The Vigilant left Valparaiso 25 March, and on 2 April was driven considerably south of her course by exceptionally heavy storms and monster waves. On 12 April the derelict was sighted; and though apparently deserted, was found upon boarding to contain one survivor in a half-delirious condition and one man who had evidently been dead for more than a week.

The living man was clutching a horrible stone idol of unknown origin, about a foot in height, regarding whose nature authorities at Sydney University, the Royal Society, and the Museum in College Street all profess complete bafflement, and which the survivor says he found in the cabin of the yacht, in a small carved shrine of common pattern.

This man, after recovering his senses, told an exceedingly strange story of piracy and slaughter. He is Gustaf Johansen, a Norwegian of some intelligence, and had been second mate of the two-masted schooner Emma of Auckland, which sailed for Callao 20 February, with a complement of eleven men.

The Emma, he says, was delayed and thrown widely south of her course by the great storm of 1 March, and on 22 March, in S. Latitude 49є 51′, W. Longitude 128є 34′, encountered the Alert, manned by a queer and evil-looking crew of Kanakas and half-castes. Being ordered peremptorily to turn back, Capt. Collins refused; whereupon the strange crew began to fire savagely and without warning upon the schooner with a peculiarly heavy battery of brass cannon forming part of the yacht’s equipment.

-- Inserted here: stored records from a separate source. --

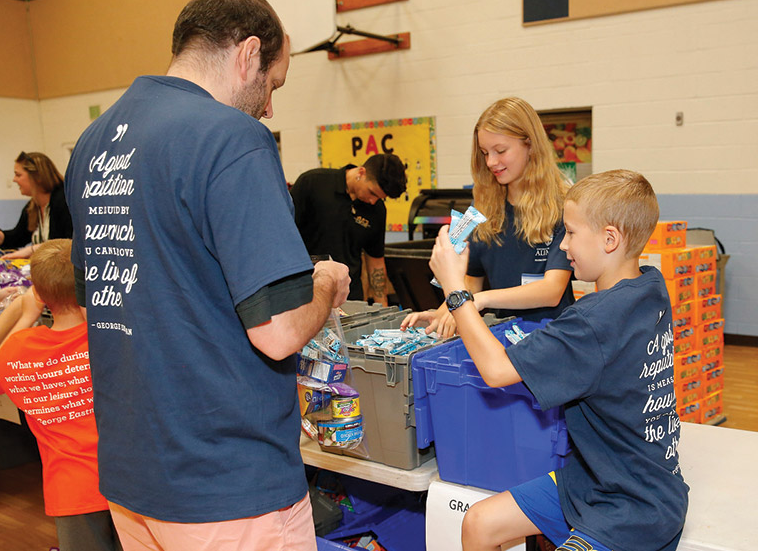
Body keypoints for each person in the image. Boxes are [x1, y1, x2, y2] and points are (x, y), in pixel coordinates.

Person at [64, 0, 349, 551]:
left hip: (132, 477)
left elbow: (104, 295)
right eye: (274, 83)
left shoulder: (93, 144)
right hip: (228, 486)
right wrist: (324, 285)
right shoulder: (232, 138)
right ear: (248, 55)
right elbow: (280, 330)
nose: (269, 107)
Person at [428, 169, 689, 551]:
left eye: (570, 232)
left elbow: (497, 370)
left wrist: (456, 289)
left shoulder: (594, 321)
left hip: (636, 505)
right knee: (479, 522)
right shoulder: (650, 284)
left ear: (610, 239)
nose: (563, 246)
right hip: (593, 478)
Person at [403, 97, 574, 337]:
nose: (492, 162)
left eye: (501, 151)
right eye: (485, 153)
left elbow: (552, 290)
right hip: (500, 336)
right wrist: (442, 314)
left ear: (531, 145)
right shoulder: (481, 208)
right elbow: (471, 282)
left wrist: (480, 300)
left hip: (551, 338)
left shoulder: (564, 205)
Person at [0, 239, 122, 551]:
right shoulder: (109, 338)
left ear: (37, 294)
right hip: (128, 478)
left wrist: (25, 316)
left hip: (69, 490)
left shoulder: (17, 350)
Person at [290, 154, 407, 306]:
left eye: (380, 198)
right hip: (306, 293)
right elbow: (284, 236)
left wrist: (382, 310)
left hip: (349, 298)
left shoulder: (377, 210)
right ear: (361, 172)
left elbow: (375, 263)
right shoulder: (312, 183)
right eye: (372, 192)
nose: (373, 201)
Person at [0, 151, 73, 258]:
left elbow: (69, 243)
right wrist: (1, 237)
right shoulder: (32, 206)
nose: (14, 180)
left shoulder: (63, 201)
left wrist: (32, 250)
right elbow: (19, 237)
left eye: (18, 175)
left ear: (37, 177)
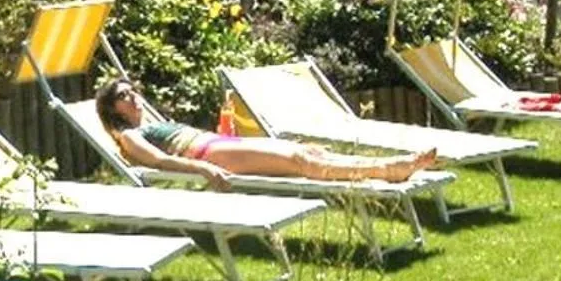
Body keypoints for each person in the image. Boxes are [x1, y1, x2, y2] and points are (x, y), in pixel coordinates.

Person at [95, 79, 437, 188]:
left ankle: (392, 165)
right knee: (303, 163)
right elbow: (160, 160)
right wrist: (204, 169)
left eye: (132, 90)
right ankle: (391, 170)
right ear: (113, 110)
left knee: (311, 154)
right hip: (208, 155)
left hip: (220, 144)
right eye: (124, 96)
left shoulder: (148, 123)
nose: (134, 96)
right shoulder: (128, 136)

The Emma’s men showed fight, says the survivor, and though the schooner began to sink from shots beneath the waterline they managed to heave alongside their enemy and board her, grappling with the savage crew on the yacht’s deck, and being forced to kill them all, the number being slightly superior, because of their particularly abhorrent and desperate though rather clumsy mode of fighting.

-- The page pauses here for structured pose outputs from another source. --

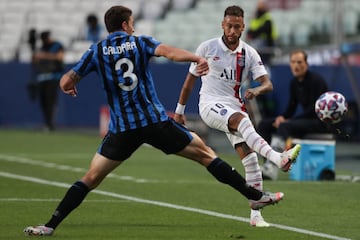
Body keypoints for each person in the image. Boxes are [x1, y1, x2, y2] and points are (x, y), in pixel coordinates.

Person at [23, 5, 286, 236]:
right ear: (126, 25)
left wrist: (68, 85)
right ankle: (256, 196)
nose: (134, 25)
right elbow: (170, 52)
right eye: (132, 21)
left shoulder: (97, 51)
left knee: (91, 177)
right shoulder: (139, 43)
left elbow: (66, 80)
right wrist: (196, 58)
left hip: (122, 130)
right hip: (154, 123)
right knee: (206, 154)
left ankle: (50, 225)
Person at [173, 5, 301, 227]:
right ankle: (277, 158)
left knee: (250, 161)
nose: (232, 30)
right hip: (210, 105)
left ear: (243, 27)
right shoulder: (207, 48)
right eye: (229, 26)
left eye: (237, 27)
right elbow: (189, 83)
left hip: (235, 106)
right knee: (243, 122)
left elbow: (267, 83)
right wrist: (179, 112)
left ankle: (256, 216)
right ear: (222, 25)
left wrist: (257, 90)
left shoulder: (249, 53)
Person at [257, 49, 329, 180]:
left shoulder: (316, 80)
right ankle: (268, 164)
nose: (296, 65)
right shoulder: (294, 82)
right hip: (303, 122)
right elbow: (291, 107)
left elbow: (314, 111)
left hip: (319, 123)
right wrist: (282, 117)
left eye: (299, 62)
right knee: (264, 125)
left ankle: (272, 167)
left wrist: (287, 122)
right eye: (293, 62)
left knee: (284, 126)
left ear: (306, 64)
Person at [32, 30, 65, 131]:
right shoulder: (41, 47)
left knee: (51, 101)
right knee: (43, 102)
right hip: (42, 78)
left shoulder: (57, 45)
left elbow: (60, 57)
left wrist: (43, 55)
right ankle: (47, 123)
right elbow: (35, 61)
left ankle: (51, 124)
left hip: (53, 77)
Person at [246, 0, 277, 66]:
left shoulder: (267, 17)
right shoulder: (255, 17)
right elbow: (250, 29)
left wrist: (254, 33)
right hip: (257, 40)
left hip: (266, 41)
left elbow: (265, 29)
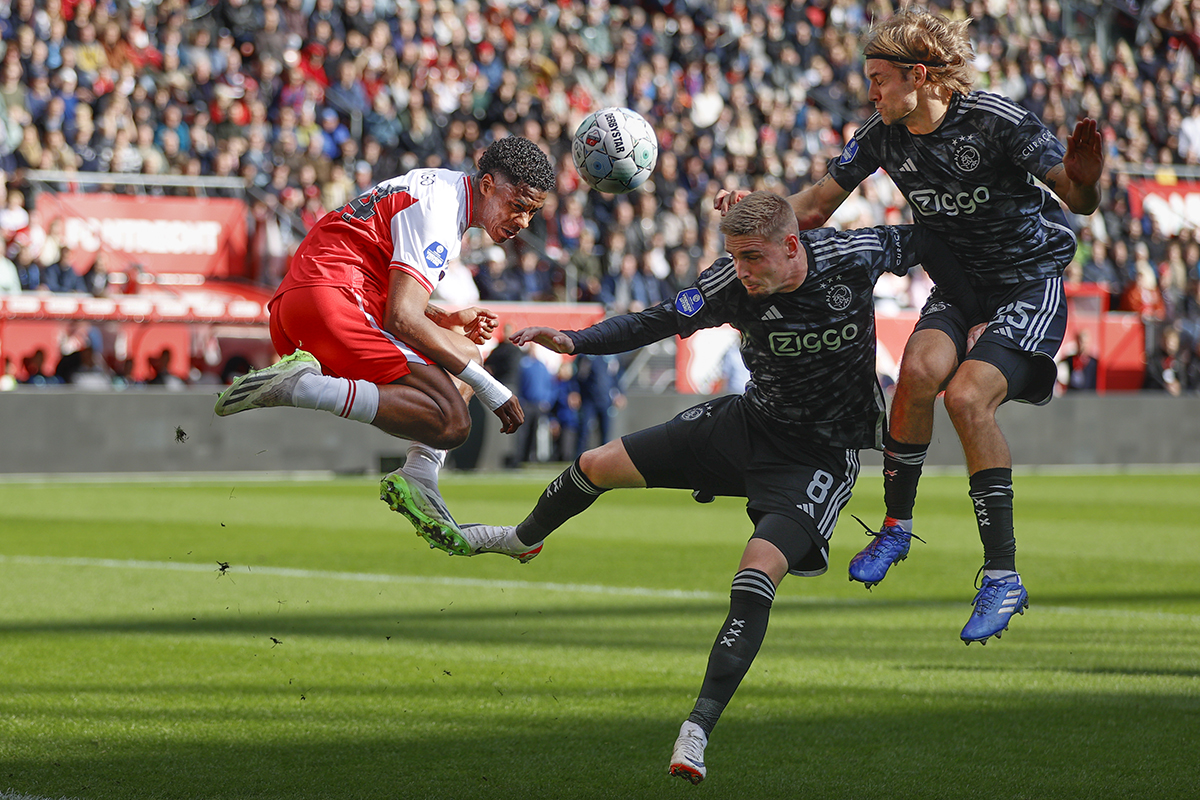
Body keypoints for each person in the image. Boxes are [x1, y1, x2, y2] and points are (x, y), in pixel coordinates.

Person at [416, 192, 979, 782]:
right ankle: (520, 537)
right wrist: (576, 341)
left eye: (753, 257)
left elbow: (933, 239)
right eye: (733, 256)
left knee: (755, 574)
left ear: (792, 246)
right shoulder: (730, 286)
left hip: (817, 458)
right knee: (596, 462)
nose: (742, 270)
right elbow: (655, 319)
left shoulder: (853, 253)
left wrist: (973, 314)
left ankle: (696, 731)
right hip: (746, 425)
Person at [717, 7, 1105, 644]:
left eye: (878, 78)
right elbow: (812, 207)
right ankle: (896, 529)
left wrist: (1087, 181)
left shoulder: (997, 120)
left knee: (967, 395)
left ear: (918, 76)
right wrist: (757, 211)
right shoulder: (881, 135)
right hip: (959, 285)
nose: (870, 91)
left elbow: (1077, 195)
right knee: (917, 374)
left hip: (1025, 284)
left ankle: (1002, 574)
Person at [215, 136, 555, 547]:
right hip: (330, 297)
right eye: (517, 206)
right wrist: (494, 391)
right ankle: (304, 387)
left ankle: (419, 475)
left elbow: (392, 291)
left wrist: (443, 317)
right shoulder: (441, 208)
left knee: (465, 351)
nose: (523, 223)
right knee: (452, 422)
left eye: (532, 213)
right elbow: (401, 317)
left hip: (314, 298)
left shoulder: (442, 192)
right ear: (487, 184)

Three of Emma’s men, including Capt. Collins and First Mate Green, were killed; and the remaining eight under Second Mate Johansen proceeded to navigate the captured yacht, going ahead in their original direction to see if any reason for their ordering back had existed.

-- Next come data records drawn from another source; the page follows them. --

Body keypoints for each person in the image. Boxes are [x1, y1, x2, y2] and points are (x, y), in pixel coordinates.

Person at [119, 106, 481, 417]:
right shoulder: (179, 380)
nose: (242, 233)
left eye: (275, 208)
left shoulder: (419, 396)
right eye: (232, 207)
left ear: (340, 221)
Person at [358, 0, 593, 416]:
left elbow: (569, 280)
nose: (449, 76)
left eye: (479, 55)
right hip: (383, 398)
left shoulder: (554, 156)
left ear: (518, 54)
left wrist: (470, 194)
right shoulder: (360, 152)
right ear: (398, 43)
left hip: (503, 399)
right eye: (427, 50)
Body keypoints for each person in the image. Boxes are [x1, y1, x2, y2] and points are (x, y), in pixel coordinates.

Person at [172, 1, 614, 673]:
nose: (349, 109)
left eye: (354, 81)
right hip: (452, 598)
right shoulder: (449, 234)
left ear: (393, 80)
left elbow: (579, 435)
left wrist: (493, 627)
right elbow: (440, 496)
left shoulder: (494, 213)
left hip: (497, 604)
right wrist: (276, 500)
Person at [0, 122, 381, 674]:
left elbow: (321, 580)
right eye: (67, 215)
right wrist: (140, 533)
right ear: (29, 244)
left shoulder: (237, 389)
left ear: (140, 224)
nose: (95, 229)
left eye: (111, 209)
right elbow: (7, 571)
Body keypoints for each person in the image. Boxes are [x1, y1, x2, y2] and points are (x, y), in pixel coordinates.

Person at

The next day, it appears, they raised and landed on a small island, although none is known to exist in that part of the ocean; and six of the men somehow died ashore, though Johansen is queerly reticent about this part of his story and speaks only of their falling into a rock chasm.

Later, it seems, he and one companion boarded the yacht and tried to manage her, but were beaten about by the storm of 2 April.

From that time till his rescue on the 12th, the man remembers little, and he does not even recall when William Briden, his companion, died. Briden’s death reveals no apparent cause, and was probably due to excitement or exposure. Cable advices from Dunedin report that the Alert was well known there as an island trader, and bore an evil reputation along the waterfront. It was owned by a curious group of half-castes whose frequent meetings and night trips to the woods attracted no little curiosity; and it had set sail in great haste just after the storm and earth tremors of 1 March.

Our Auckland correspondent gives the Emma and her crew an excellent reputation, and Johansen is described as a sober and worthy man.